## Exercise description
Copy all the lines below with "top-left" swapped for "upper-left" and nothing else altered, leaving out the pictures.

BEGIN

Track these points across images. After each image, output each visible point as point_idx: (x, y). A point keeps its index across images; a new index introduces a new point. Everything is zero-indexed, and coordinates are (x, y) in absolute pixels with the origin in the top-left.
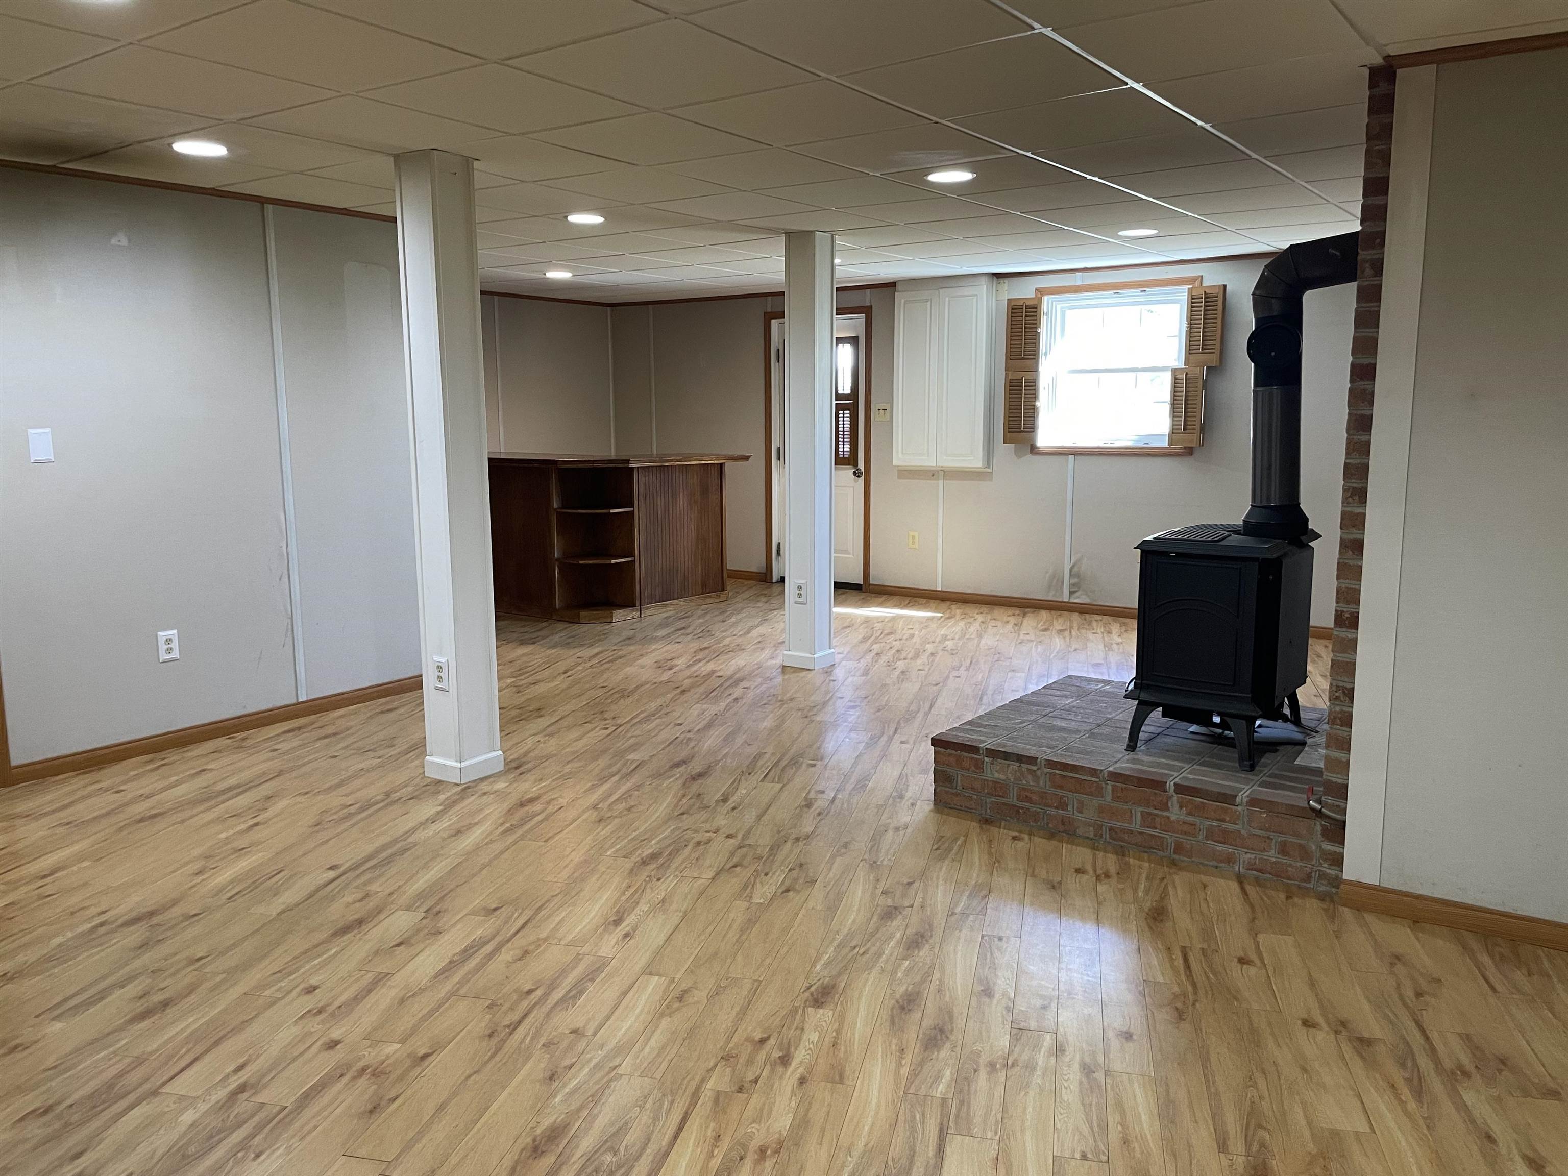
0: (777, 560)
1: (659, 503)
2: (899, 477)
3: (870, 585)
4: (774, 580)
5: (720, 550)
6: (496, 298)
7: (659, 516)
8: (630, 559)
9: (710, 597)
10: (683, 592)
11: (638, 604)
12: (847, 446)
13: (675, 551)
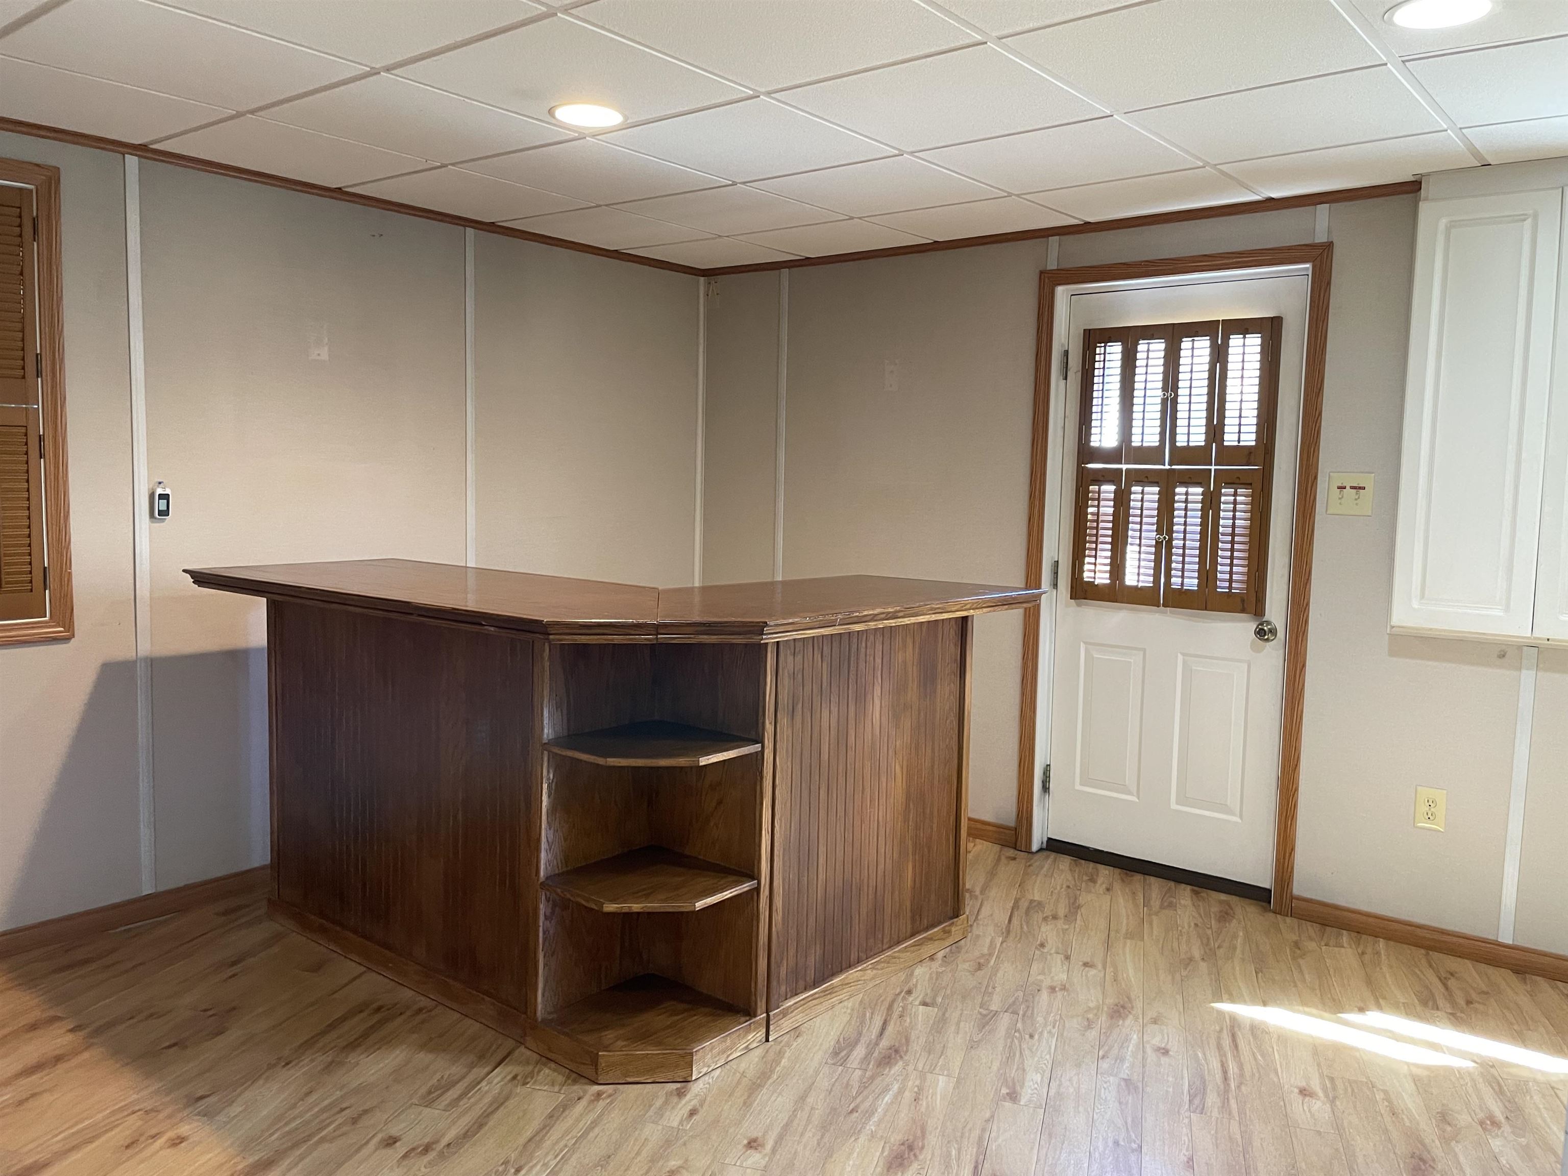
0: (1042, 800)
1: (825, 725)
2: (1392, 653)
3: (1292, 898)
4: (1035, 847)
5: (953, 818)
6: (470, 231)
7: (825, 756)
8: (745, 887)
9: (931, 939)
10: (872, 941)
11: (761, 1005)
12: (1240, 570)
13: (857, 844)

END

## Completed task
Track these points across images. After each image, output each visible point as point_idx: (x, y). A point keeps its index across images; a new index introduces a new point. Everything is zero-indexed, and coordinates are (x, y) in absolute pixels with the origin in the upper-left.
0: (777, 560)
1: (659, 503)
2: (899, 477)
3: (870, 585)
4: (774, 580)
5: (720, 550)
6: (496, 298)
7: (659, 516)
8: (630, 559)
9: (710, 597)
10: (683, 592)
11: (638, 604)
12: (847, 446)
13: (675, 551)
0: (1042, 800)
1: (825, 725)
2: (1392, 653)
3: (1292, 898)
4: (1035, 847)
5: (953, 818)
6: (470, 231)
7: (825, 756)
8: (745, 887)
9: (931, 939)
10: (872, 941)
11: (761, 1005)
12: (1240, 570)
13: (857, 844)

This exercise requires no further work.